RISE Board President Gregory Bass joined the board in 2011, taking the helm last January before being re-elected for a term running through January, 2026. Blass leads meetings and appoints committees to the volunteer board who work with the executive director.
“I see the role as the author, Carl Sandburg, described it in ‘Lincoln,’” Blass says. “’He who leads must often be content to follow.’ So I follow the consensus that I help to build among all the board.”
Blass points to three things he seeks in board members. “The three Ws come into play here: Wisdom, Work and Wealth,” he says. “Those are the traits the board seeks in recruiting members.”
The board works with the executive director, decides some personnel management issues, fundraises, approves annual budgets, interviews and hires top management.
“Most important,” Blass says, “monitoring the agency’s program and business practices and the quality of agency services to our clients.”
Blass says it’s crucial for the board and CEO to be on the same page. “We listen to each other,” he says. “His leadership of the agency has brought it to new levels. Together with the Board, his vision has turned RISE into a unique operation, literally.”
RISE has launched new initiatives such as its partnership with Spirit of Huntington known as RISE in Spirit, combining art, dance and other skills in what Blass calls a “former library building where miracles happen daily.”
The group launched and expanded its Without Walls program to five locations and partnered with NYIT to train potential workers in “skills that our staff has developed at RISE.”
They offer internships, launched a food pantry in collaboration with Island Harvest and various stores, created their own garden, opened an outpatient clinic and a suicide prevention program.
“Collaboration will play a big part in our future,” Evdos says, noting they plan to work with Dress for Success, the Department of Labor and other entities to help those it serves seek employment.
The group actually has two boards, for RISE Life Services and the smaller RISE in Spirit. Blass says a good board has varied backgrounds. Zoom provides ease, but nothing beats being there.

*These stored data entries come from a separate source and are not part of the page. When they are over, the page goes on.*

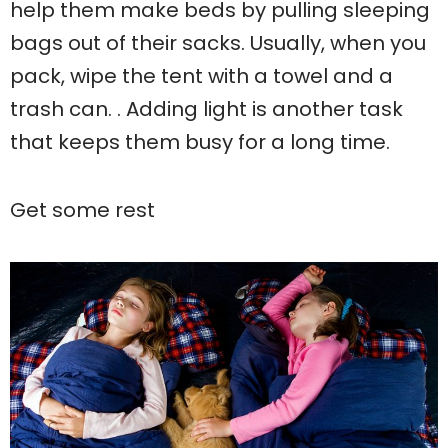
help them make beds by pulling sleeping
bags out of their sacks. Usually, when you
pack, wipe the tent with a towel and a
trash can. . Adding light is another task
that keeps them busy for a long time.
Get some rest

“You want board members who attend meetings, including committee meetings, in person and participate,” Blass says. “Zoom is to be discouraged. Zoom blocks a board from having that crucial yet intangible ‘gel’ among themselves as a team.”
Board members should be active, not passive observers. “You want a board who speak up and often, but let the chair keep the meeting moving,” Blass adds.
Board members, Blass says, are “representatives who vote to cause action by the agency.” He set a “rainy day fund” goal of $10 million to help guide the agency in case of what Evdos calls “rough times.”
“Our board members are actively seeking supporters and spreading the mission of RISE,” Evdos says. “They are consistently donating their time to helping our directors navigate the economy and increase revenue.”
COMMITTEES ARE KEY
Evdos says the finance committee assists with budgets and “ensuring the agency is on track with the funds supplied by New York State.” The fundraising committee helps locating venues for events, creating marketing materials, attracting donors and soliciting donations.
“As we head into 2024, the strategic planning process is in full swing, and the board works with each director to assist in this planning process,” Evdos says. “They provide feedback on how to expand services, reach, and budget based on each program’s needs.”
Blass says RISE has “increased its marvelous range of service activity to many more clients than ever” and the State of New York needs to catch up on “obligations to the nonprofit services with whom it contracts.”
Evdos describes simply what a group must do on their end. “A not-for-profit must run like a business. Many not-for profits do not run their operation like a business,” he says. “Without a team approach, you will not succeed.”